Sam followed his eyes. "I can't imagine they were ever told that they
didn't matter. Even if they did mix up coffee orders and yell."
"Well, if arrogance is exceptional, then I don't see why we're worrying
about this generation at all," Josh said, smirking a little.
"It's not the arrogance, I think," Sam said. "It's just something.
Not to be so intimidated at that age. Not to be intimidated at any
age."
"Well, I think you recovered from the kiddo thing remarkably. Though
as things go, this wasn't a big one."
"Yes, well... I wonder, sometimes." Sam looked like he wanted
something to slam or hit - to express his frustration in a more
dramatic way. "I mean, I write speeches. I don't give them myself.
Speaking through some else... It could be considered hiding, if one
wanted to argue about such a thing."
"Sam..." Josh opened his mouth, but stopped himself, brow furrowing,
as he considered the words. "Even at the ripe old age of 32, you
manage to be exceptional."
It was a moment between them, a nice moment, and it held until Donna
walked by and poked her head in, her hair drifting downwards a moment
after the movement of her head.
"Are you guys coming?" she asked. "They're getting started in a few
minutes, and I've already sent a present for you, Josh, so if you don't
go, it'll look like your assistant just sent a present because you were
too busy to remember about it."
Josh shook his head. "Wait.
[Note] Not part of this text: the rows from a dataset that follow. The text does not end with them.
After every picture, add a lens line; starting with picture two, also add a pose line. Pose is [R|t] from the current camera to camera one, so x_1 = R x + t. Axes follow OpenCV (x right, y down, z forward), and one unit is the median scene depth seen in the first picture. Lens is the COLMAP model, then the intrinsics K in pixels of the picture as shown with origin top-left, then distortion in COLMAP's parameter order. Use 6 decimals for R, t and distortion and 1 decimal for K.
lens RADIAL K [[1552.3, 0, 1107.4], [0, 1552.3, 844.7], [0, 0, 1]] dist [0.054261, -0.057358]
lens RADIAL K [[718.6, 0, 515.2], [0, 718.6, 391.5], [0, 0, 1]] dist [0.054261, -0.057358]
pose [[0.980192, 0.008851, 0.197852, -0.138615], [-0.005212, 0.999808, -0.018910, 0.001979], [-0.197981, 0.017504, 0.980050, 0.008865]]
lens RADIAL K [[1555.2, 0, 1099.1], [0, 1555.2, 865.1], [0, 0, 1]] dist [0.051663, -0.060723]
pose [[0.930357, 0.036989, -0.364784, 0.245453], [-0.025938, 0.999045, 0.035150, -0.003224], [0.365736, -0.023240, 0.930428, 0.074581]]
Okay. Back up. Remember about what?"
"Zoey's birthday. There's a party in the mess."
Josh paled. "Oh, crap. I've become one of those people whose
assistants send presents for important birthdays because they're too
busy to remember."
"Is it an important birthday?" Sam asked.
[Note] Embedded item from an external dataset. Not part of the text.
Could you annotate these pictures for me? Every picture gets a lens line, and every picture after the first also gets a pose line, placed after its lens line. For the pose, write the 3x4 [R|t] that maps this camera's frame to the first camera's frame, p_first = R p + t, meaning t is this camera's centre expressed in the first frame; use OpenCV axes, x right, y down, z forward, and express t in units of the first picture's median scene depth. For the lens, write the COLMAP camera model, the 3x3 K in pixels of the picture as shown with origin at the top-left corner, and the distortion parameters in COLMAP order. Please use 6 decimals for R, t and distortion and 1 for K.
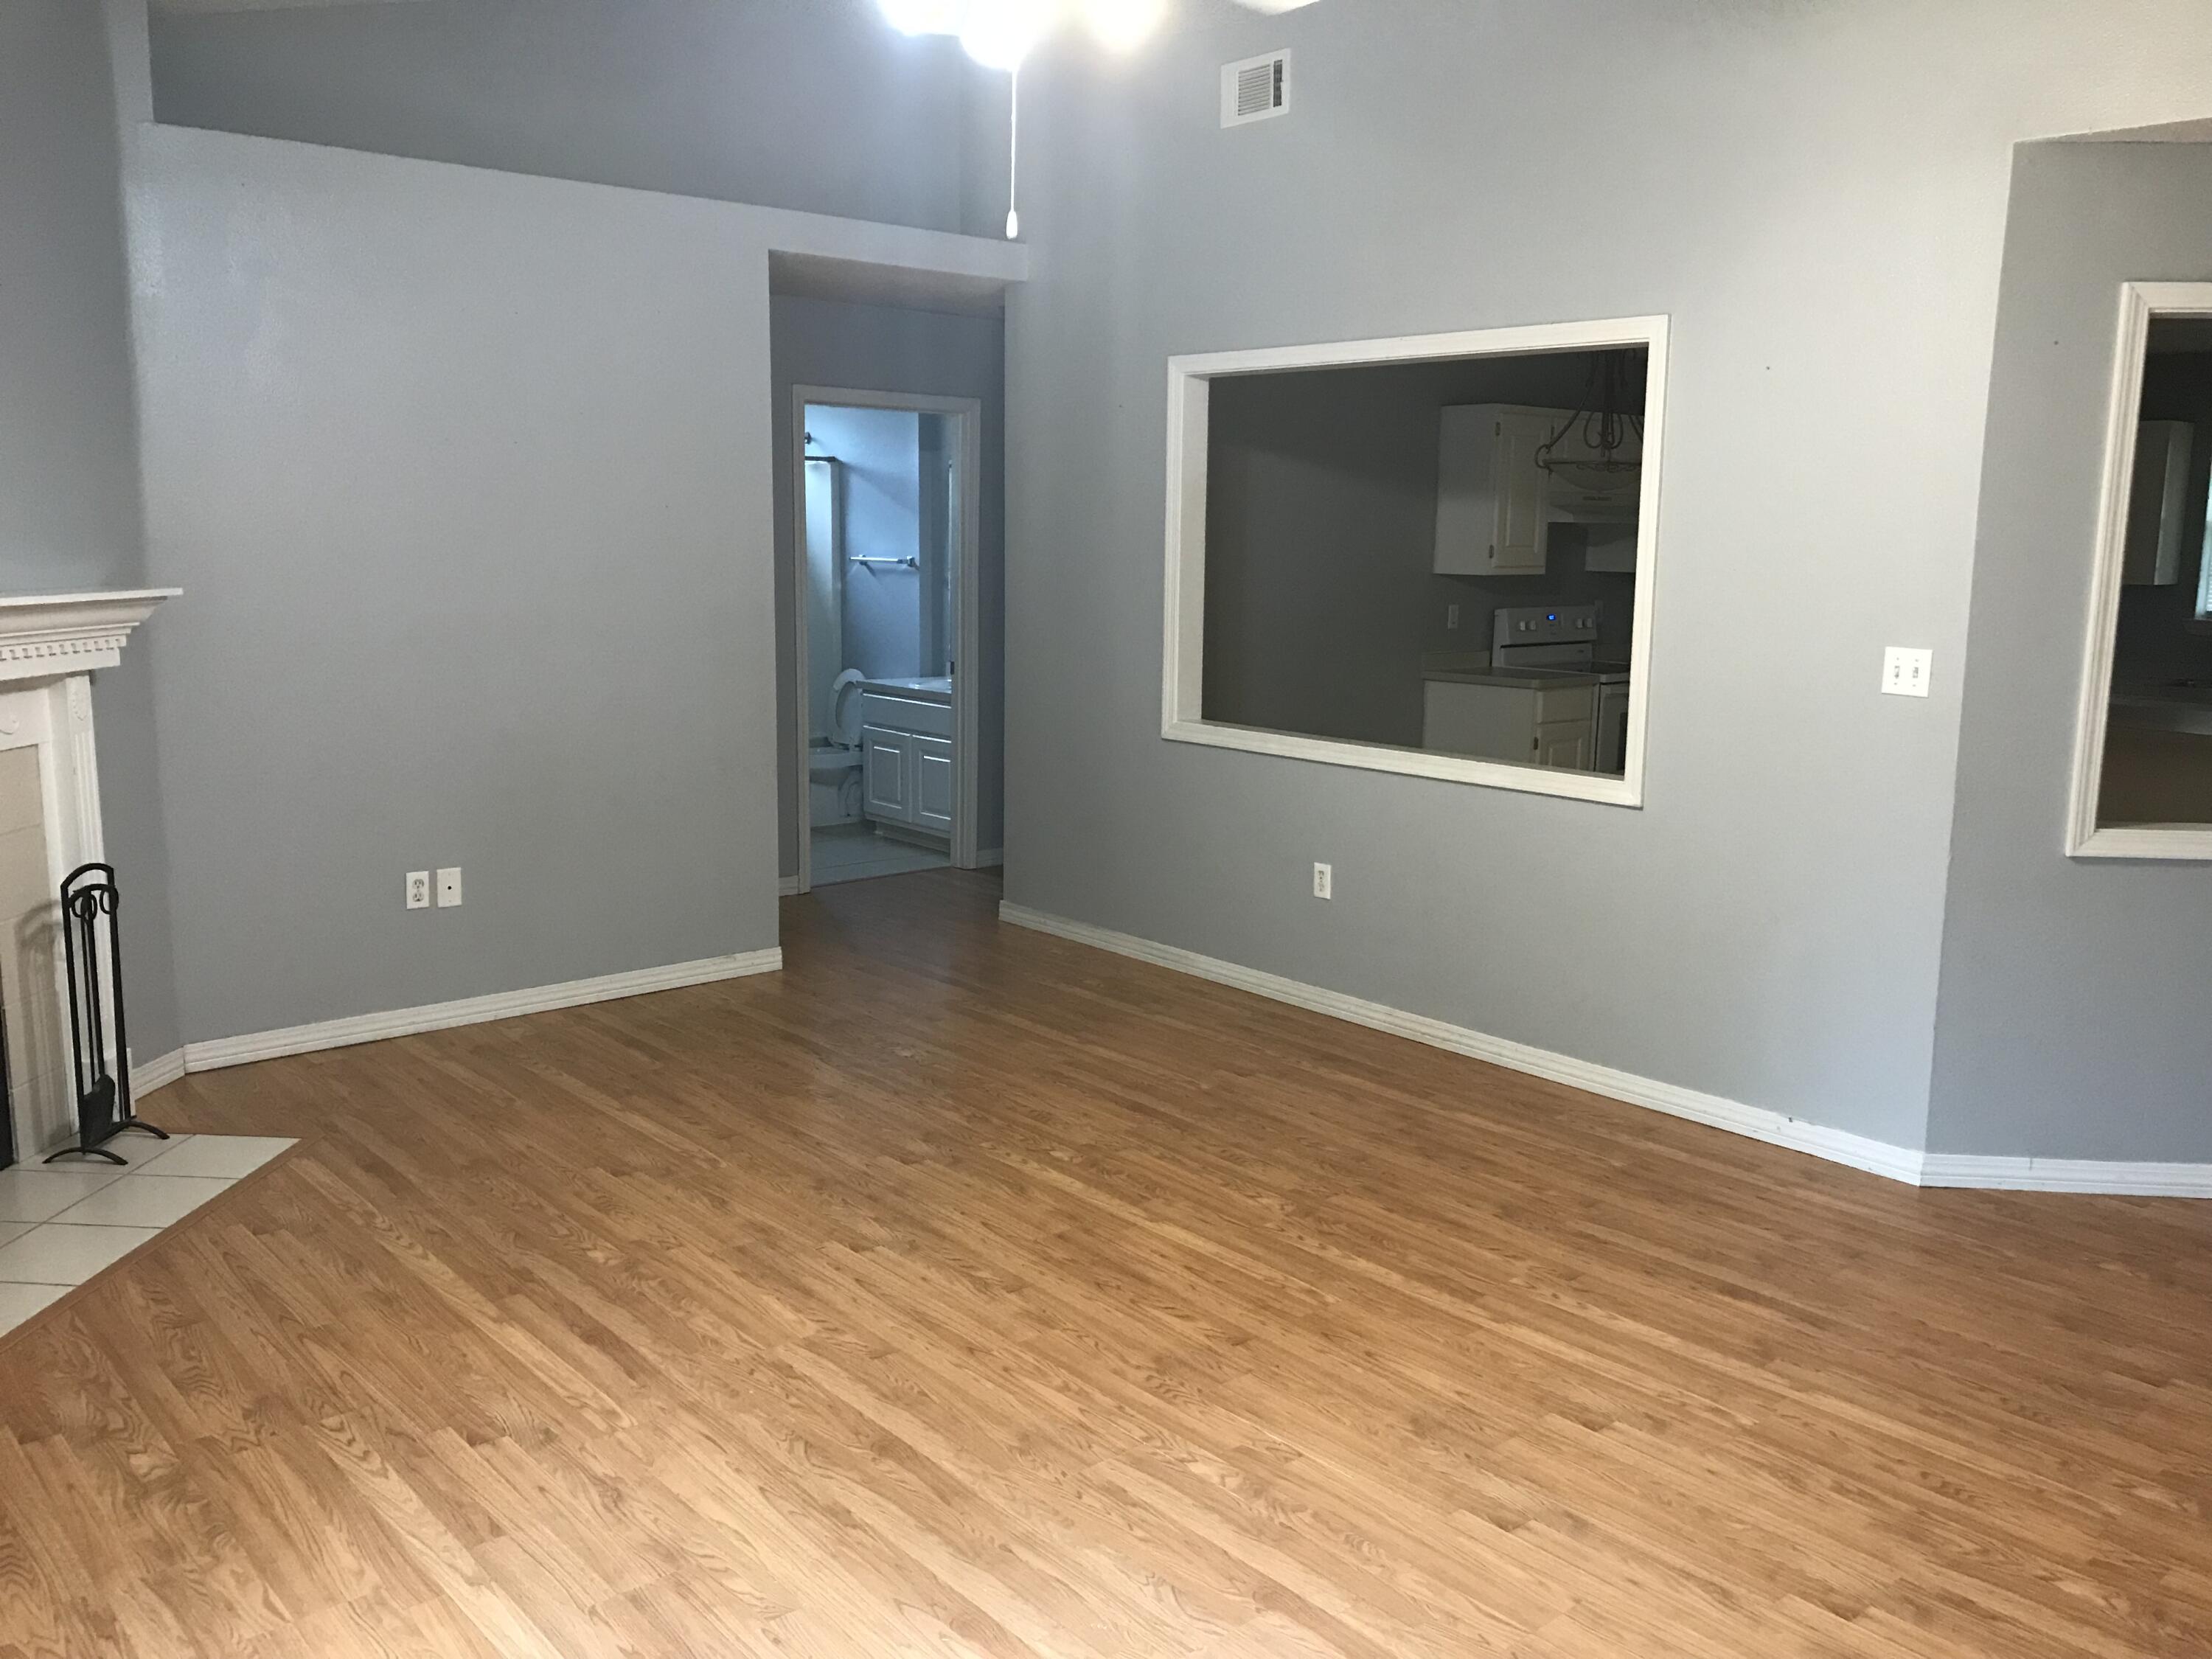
lens RADIAL K [[1813.3, 0, 1098.0], [0, 1813.3, 825.4], [0, 0, 1]] dist [0.025443, -0.012616]
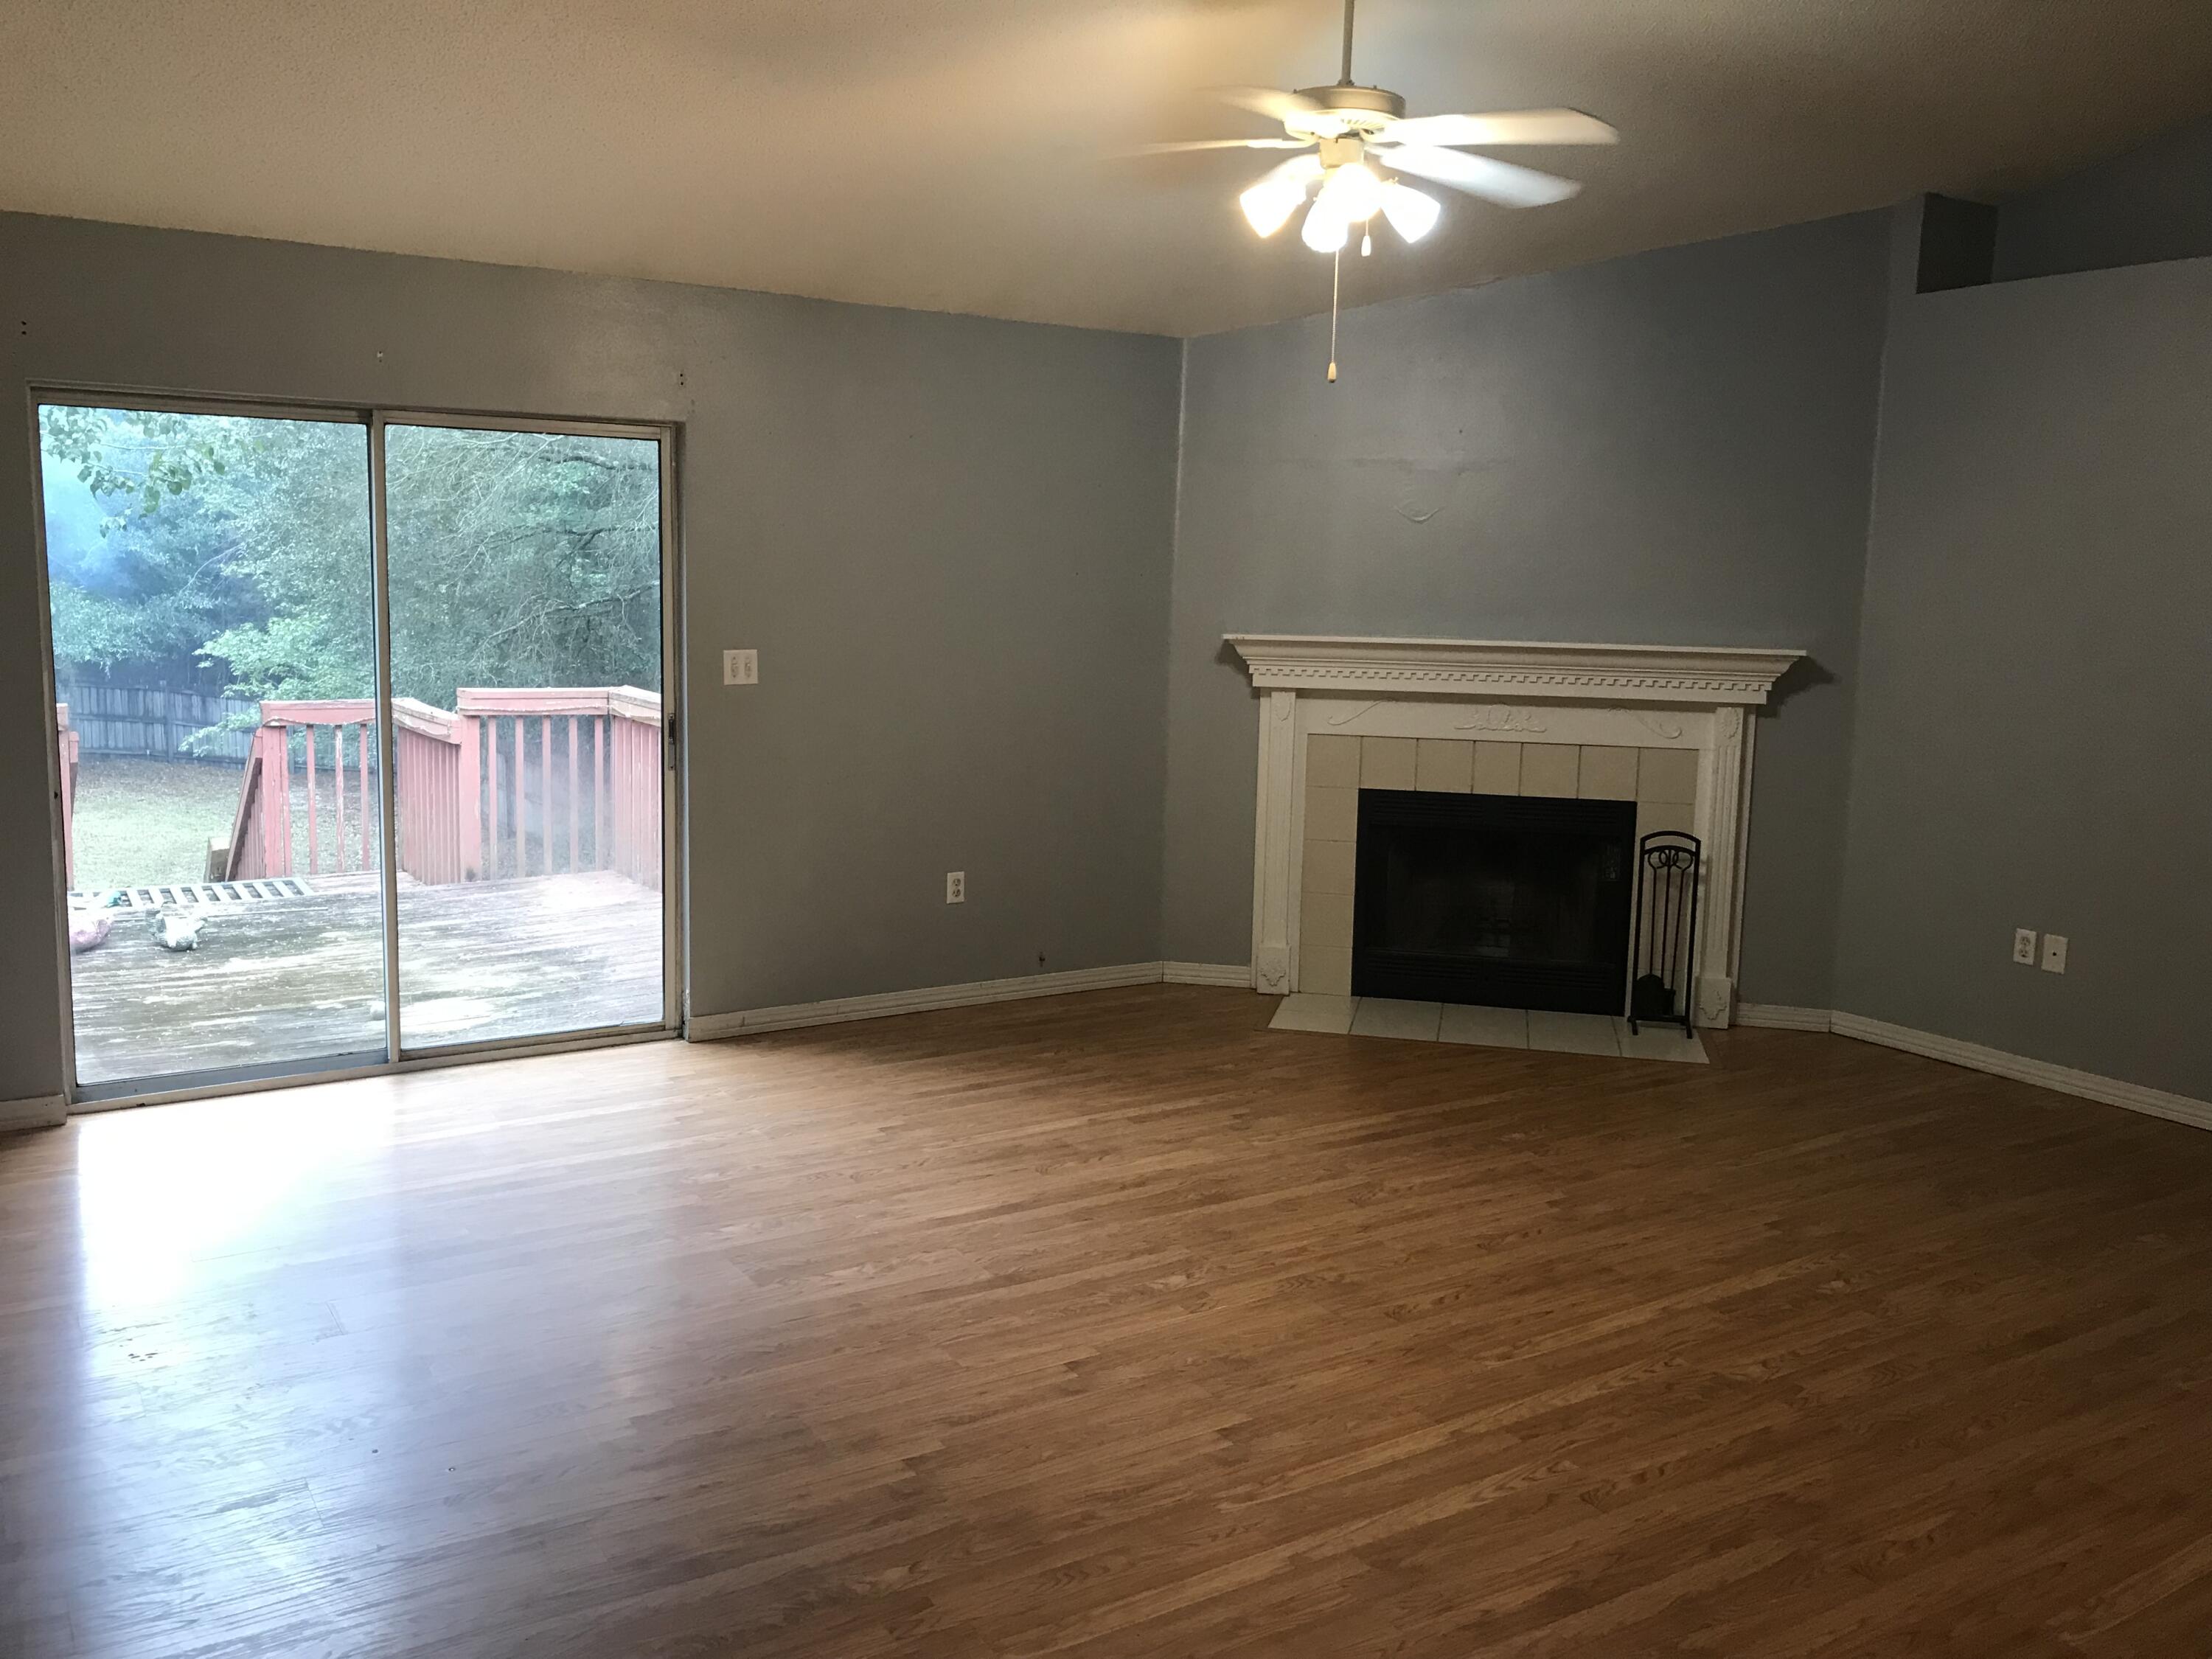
lens RADIAL K [[1813.3, 0, 1098.3], [0, 1813.3, 824.3], [0, 0, 1]] dist [0.025443, -0.012616]
pose [[-0.147389, 0.123928, -0.981284, 1.151428], [-0.192116, 0.969637, 0.151313, -0.141369], [0.970241, 0.210822, -0.119106, 0.885701]]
"Well," Josh said, "She must be turning twenty, because wasn't she
number four?"
Sam looked over at the white board. "Number two, actually."
"Sometimes, you guys..." Donna trailed off. "Yes, she is now twenty
years of age, which is indeed extremely important, numerically."
"Though it means nothing in the real world," Josh added.
Donna frowned. "She's a year older. A year wiser. No reason not to
celebrate. You guys coming?"
The two men looked at each other. Each other and Sam's laptop and the
piles and piles of files surrounding them.
"There's this thing-"
"We shouldn't-"
"There's cake," she said, and they were on their feet.
"Just for a few minutes," Sam said as he grabbed his coat. "To give
her our best and so forth."
"I bet it's chocolate cake," Josh rambled. "With fudge icing." He was
first out the door, but Sam was right behind him.
Donna smiled a bit at their retreating backs, watching them rush down
the hall.
"Kids," she said to herself, then sped to catch up.